O presidente Luiz Inácio Lula da Silva reiterou, no sábado (18), sua defesa pela extinção da jornada de trabalho 6x1, que prevê seis dias de atividade e um de descanso. A declaração foi feita em Barcelona, na Espanha, durante sua participação no Fórum Democracia Sempre. O posicionamento do chefe de Estado brasileiro ocorre poucos dias após o envio de uma proposta de lei ao Congresso Nacional visando a alteração da legislação trabalhista. Ele enfatizou que os benefícios do avanço produtivo e tecnológico devem ser estendidos a todos os segmentos da sociedade, incluindo os trabalhadores de menor renda.
"No Brasil, nós estamos discutindo o fim da jornada 6x1. Porque me parece que os ganhos tecnológicos, a sofisticação da produção, só vale o rico. Para o pobre, não vale nada, ou seja, ele não ganha porque aumentou a produtividade da empresa", observou.
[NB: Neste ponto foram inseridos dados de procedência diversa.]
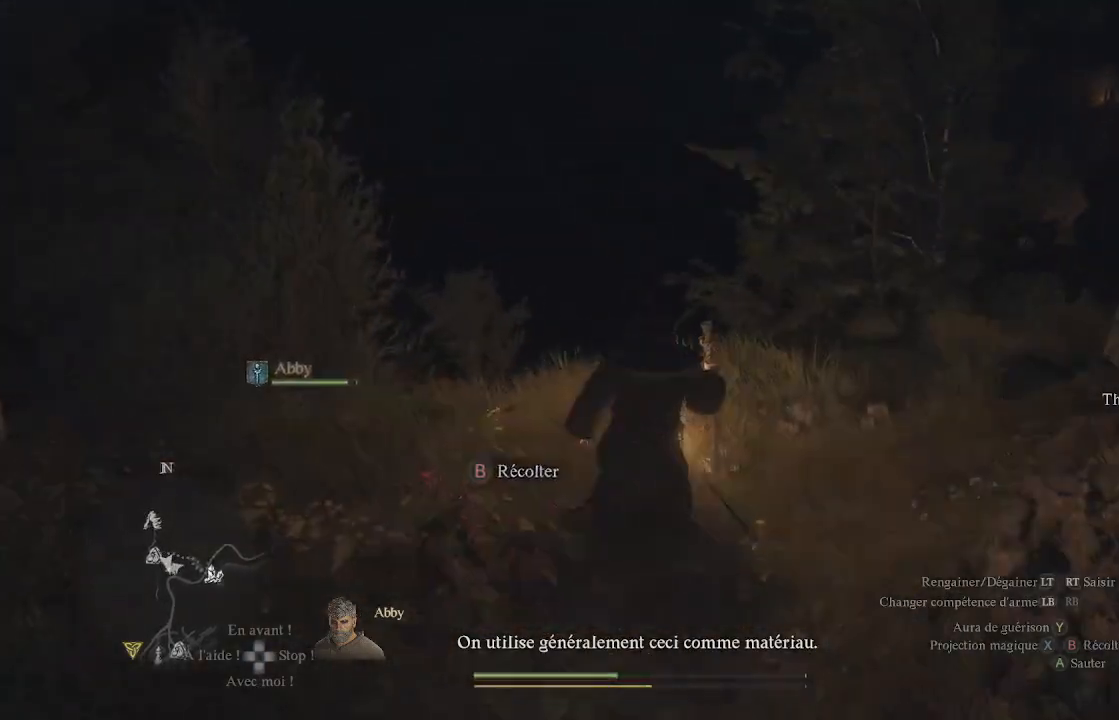
{"buttons": [], "left_stick": "up", "right_stick": "down-right", "events": [[83, "left_stick", "center"], [117, "right_stick", "down-right"], [250, "left_stick", "up"], [250, "right_stick", "center"], [483, "right_stick", "down-right"]]}
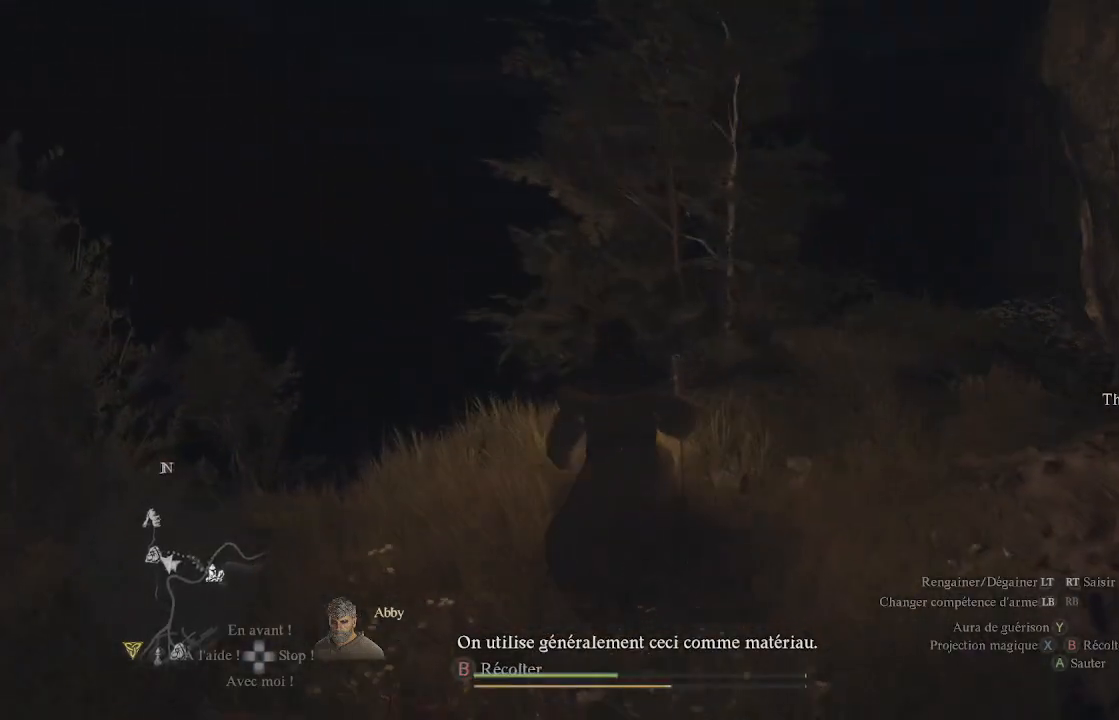
{"buttons": [], "left_stick": "up", "right_stick": "center", "events": [[250, "right_stick", "center"]]}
Em seu discurso, proferido perante diversos líderes da América Latina e da Europa, Lula sublinhou a necessidade de assegurar o progresso social para que a confiança da população na democracia não seja abalada. Ele ressaltou que a falta de respostas aos anseios sociais pode levar à perda de credibilidade do sistema democrático.
"A democracia está perdendo credibilidade porque, muitas vezes, ela não deu resposta aos anseios da sociedade", ponderou.
O projeto de lei encaminhado pelo governo federal ao Congresso Nacional propõe a redução da carga horária de trabalho máxima de 44 para 40 horas semanais. A medida visa garantir aos trabalhadores dois dias consecutivos de descanso remunerado, sem que haja qualquer redução em seus salários. Com essa mudança, a escala atual de seis dias trabalhados para um de descanso seria substituída por um modelo de cinco dias de trabalho e dois dias de folga. Embora a proposta conte com amplo apoio popular, ela enfrenta objeções por parte de setores empresariais.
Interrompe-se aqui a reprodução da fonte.